As you begin sourcing deals (either from Wholesalers, speaking with local Agents, attending auctions or short sales, or shopping the neighborhood yourself), it’s critical that you understand the underlying financials of the deal. Realistically, what property size can you afford and also be approved for financing at this stage in your career? What amount of work needs to be done, how much will those materials & labor realistically cost, build in a contingency for unforeseen obstacles (as they almost always arise!), and understand your expected As-Repaired-Value from the onset, as you’ll need to list the home at an appropriate price (and definitely make sure it’s listed appropriately for the neighborhood). Keep in mind that you’re paying interest on your loan, so you want to factor in your holding period for the property as part of your overall expenses.

Our Recommendation: Get preapproved with a lender. That way you can act quickly on a potential deal and compete against buyers with all-cash offers. We recommend working with a lender who can also react swiftly to get you approved and is also very responsive to any changes along the way.

  • Build your team!

Having a reliable and knowledgeable team is critical in this industry, as they’ll ultimately help you keep expenses down, as well as provide genuine support throughout each stage of the investment process. This team includes: wholesalers to help source properties, contractors for the work itself, an insurance agent, a lender, an accountant, and a real estate agent to help you quickly market & sell the home. One thing to keep in mind when building your team is that the ‘lowest price’ contractor or agent isn’t necessarily the best for your overall budget – it’s best to select contractors based on both a price AND quality of work (get reviews from prior clients). We’ve seen unreliable contractors walk off the job, ultimately leaving the property owner scrambling for someone new while sitting on a half-completed project.

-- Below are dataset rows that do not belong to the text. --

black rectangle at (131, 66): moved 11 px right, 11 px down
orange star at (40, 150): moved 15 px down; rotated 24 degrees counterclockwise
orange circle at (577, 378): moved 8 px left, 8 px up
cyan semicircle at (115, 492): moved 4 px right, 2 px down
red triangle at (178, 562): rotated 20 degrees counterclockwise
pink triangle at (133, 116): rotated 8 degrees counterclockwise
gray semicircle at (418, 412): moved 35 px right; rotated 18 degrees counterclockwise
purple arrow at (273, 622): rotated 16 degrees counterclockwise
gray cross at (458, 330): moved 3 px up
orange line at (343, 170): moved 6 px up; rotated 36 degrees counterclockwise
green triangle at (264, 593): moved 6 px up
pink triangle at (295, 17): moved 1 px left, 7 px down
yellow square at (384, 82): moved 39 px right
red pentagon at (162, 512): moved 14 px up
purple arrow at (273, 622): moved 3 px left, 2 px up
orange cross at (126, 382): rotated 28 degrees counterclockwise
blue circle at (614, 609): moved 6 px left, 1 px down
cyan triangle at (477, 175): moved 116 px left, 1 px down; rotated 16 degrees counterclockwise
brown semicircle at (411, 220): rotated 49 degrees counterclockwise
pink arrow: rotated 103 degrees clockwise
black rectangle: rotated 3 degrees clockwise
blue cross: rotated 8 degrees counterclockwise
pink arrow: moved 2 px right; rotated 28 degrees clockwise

Our Recommendation: Unless you are a GC yourself or have an established team, be proactive about vetting potential General Contractors and subcontractors, as their quality & swiftness is key to flipping your property to drive profit!

Even for our most experienced borrowers who have been in the industry for many years, the Fix & Flip industry is undoubtedly a constant learning opportunity given national and local markets developments, changing consumer preferences, and the ability for unforeseen obstacles to arise at any time.  But if you go into the process with a prudent mindset and equip yourself with a reliable team, you’re off to a good start.  It then comes down to your understanding of the market, the type of home you’re looking for, and the diligence to stay up-to-date with listings and move swiftly to close. There is no one definition for success in this industry, but our recommendations for achieving it are based on many years of experience in the industry dealing with borrowers and properties of all types.